La Commission Européenne a donc décidé de lancer une consultation publique qui s’est clôturée le 8 septembre 2020 en vue de définir le futur corpus de règles applicables en matière de services numériques, de lancer le chantier de refonte du régime de responsabilité des prestataires intermédiaires et d’améliorer et clarifier les obligations de ceux-ci en termes de modération des contenus.

La consultation portait sur deux volets :

Un premier volet sur les grands principes posés par la directive sur le Commerce électronique, en particulier la liberté de fournir des services numériques et une large limitation de la responsabilité pour les contenus créés par les utilisateurs. Sur la base de ces principes, la Commission Européenne entend fixer des règles plus claires et modernes concernant le rôle et les obligations des intermédiaires en ligne, ainsi qu’un régime de gouvernance plus efficace pour assurer l’application de ces règles.
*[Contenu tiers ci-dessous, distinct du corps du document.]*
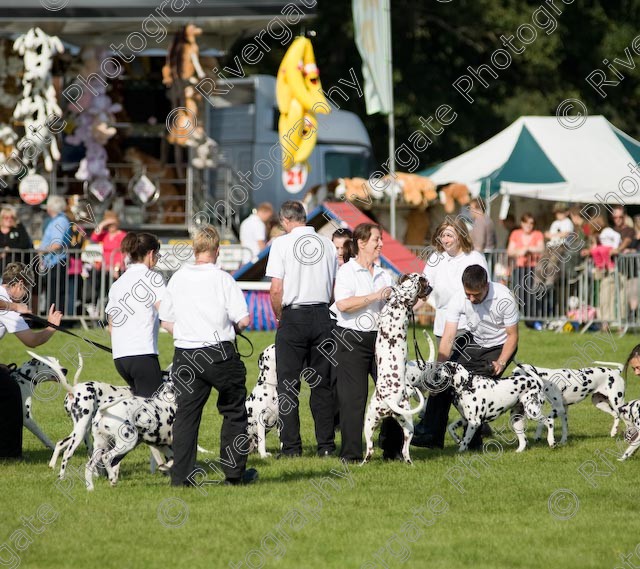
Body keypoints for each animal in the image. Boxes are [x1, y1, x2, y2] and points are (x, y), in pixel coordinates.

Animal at [362, 272, 432, 464]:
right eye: (425, 282)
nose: (431, 288)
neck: (400, 301)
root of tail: (390, 401)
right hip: (404, 424)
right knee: (403, 450)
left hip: (371, 424)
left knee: (371, 449)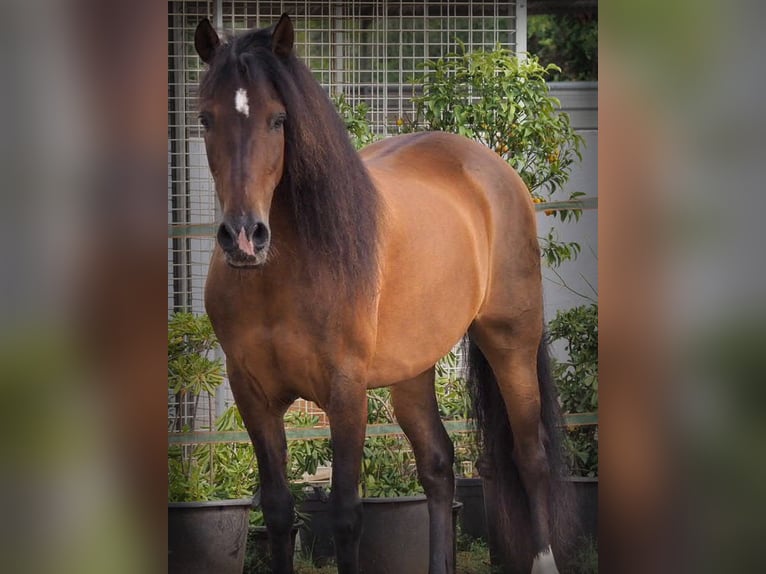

Un deuxième volet concernant l’égalité des conditions de concurrence sur les marchés numériques européens où quelques plateformes font office de « gardiens ». A cet égard, la Commission Européenne souhaite réfléchir à l’adoption de dispositions permettant de remédier aux déséquilibres sur ces marchés, afin que les consommateurs aient le plus large choix possible et que le marché des services numériques demeure compétitif et ouvert à l’innovation.

Les contributions récoltées guideront les propositions de la Commission Européenne concernant le paquet relatif aux services numériques, lequel devrait être publié d’ici fin 2020.

Il complétera le Règlement (UE) 2019/1150 relatif aux relations entre plateformes et entreprises (cf. notre Newsletter n°1)

CYBERSECURITE - Proposition de loi pour la mise en place d’une certification de cybersécurité des plateformes numériques destinées au grand public

Afin d’assurer une meilleure information des consommateurs sur la sécurisation de leurs données lorsqu’ils utilisent une solution numérique, le Sénat a adopté une proposition de loi visant à obliger les plateformes numériques dont le nombre de connexions dépasse un certain seuil, qui sera précisé par décret, à afficher un diagnostic de cybersécurité accompagné d’un code couleur compréhensible pour les consommateurs (par exemple un « cyberscore » inspiré du nutriscore).

La proposition prévoit que les critères pris en compte pour le diagnostic, ainsi que les modalités pratiques de sa présentation et sa durée de validité devront être précisés dans un arrêté pris après avis de la CNIL. La proposition doit être examinée à l’Assemblée Nationale prochainement.